> [TO-DO ITEM] Could you give back the records exactly, taking out the pictures?

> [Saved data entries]
--- START ---

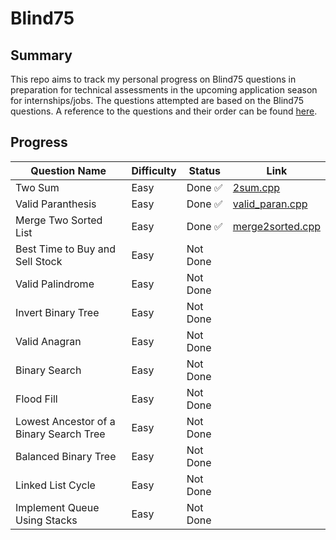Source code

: # Blind75

## Summary

This repo aims to track my personal progress on Blind75 questions in preparation for technical assessments in the upcoming application season for internships/jobs. The questions attempted are based on the Blind75 questions. A reference to the questions and their order can be found [here](https://www.techinterviewhandbook.org/grind75).

## Progress

| Question Name                           | Difficulty | Status   | Link                                                                                            |
| --------------------------------------- | ---------- | -------- | ----------------------------------------------------------------------------------------------- |
| Two Sum                                 | Easy       | Done ✅  | [2sum.cpp](https://github.com/irving11119/Blind75/blob/main/solutions/2sum.cpp)                 |
| Valid Paranthesis                       | Easy       | Done ✅  | [valid_paran.cpp](https://github.com/irving11119/Blind75/blob/main/solutions/valid_paran.cpp)   |
| Merge Two Sorted List                   | Easy       | Done ✅  | [merge2sorted.cpp](https://github.com/irving11119/Blind75/blob/main/solutions/merge2sorted.cpp) |
| Best Time to Buy and Sell Stock         | Easy       | Not Done |                                                                                                 |
| Valid Palindrome                        | Easy       | Not Done |                                                                                                 |
| Invert Binary Tree                      | Easy       | Not Done |                                                                                                 |
| Valid Anagran                           | Easy       | Not Done |                                                                                                 |
| Binary Search                           | Easy       | Not Done |                                                                                                 |
| Flood Fill                              | Easy       | Not Done |                                                                                                 |
| Lowest Ancestor of a Binary Search Tree | Easy       | Not Done |                                                                                                 |
| Balanced Binary Tree                    | Easy       | Not Done |                                                                                                 |
| Linked List Cycle                       | Easy       | Not Done |                                                                                                 |
| Implement Queue Using Stacks            | Easy       | Not Done |                                                                                                 |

--- END ---

> [TASK RESPONSE]
Source code

: # Blind75

## Summary

This repo aims to track my personal progress on Blind75 questions in preparation for technical assessments in the upcoming application season for internships/jobs. The questions attempted are based on the Blind75 questions. A reference to the questions and their order can be found [here](https://www.techinterviewhandbook.org/grind75).

## Progress

| Question Name                           | Difficulty | Status   | Link                                                                                            |
| --------------------------------------- | ---------- | -------- | ----------------------------------------------------------------------------------------------- |
| Two Sum                                 | Easy       | Done ✅  | [2sum.cpp](https://github.com/irving11119/Blind75/blob/main/solutions/2sum.cpp)                 |
| Valid Paranthesis                       | Easy       | Done ✅  | [valid_paran.cpp](https://github.com/irving11119/Blind75/blob/main/solutions/valid_paran.cpp)   |
| Merge Two Sorted List                   | Easy       | Done ✅  | [merge2sorted.cpp](https://github.com/irving11119/Blind75/blob/main/solutions/merge2sorted.cpp) |
| Best Time to Buy and Sell Stock         | Easy       | Not Done |                                                                                                 |
| Valid Palindrome                        | Easy       | Not Done |                                                                                                 |
| Invert Binary Tree                      | Easy       | Not Done |                                                                                                 |
| Valid Anagran                           | Easy       | Not Done |                                                                                                 |
| Binary Search                           | Easy       | Not Done |                                                                                                 |
| Flood Fill                              | Easy       | Not Done |                                                                                                 |
| Lowest Ancestor of a Binary Search Tree | Easy       | Not Done |                                                                                                 |
| Balanced Binary Tree                    | Easy       | Not Done |                                                                                                 |
| Linked List Cycle                       | Easy       | Not Done |                                                                                                 |
| Implement Queue Using Stacks            | Easy       | Not Done |                                                                                                 |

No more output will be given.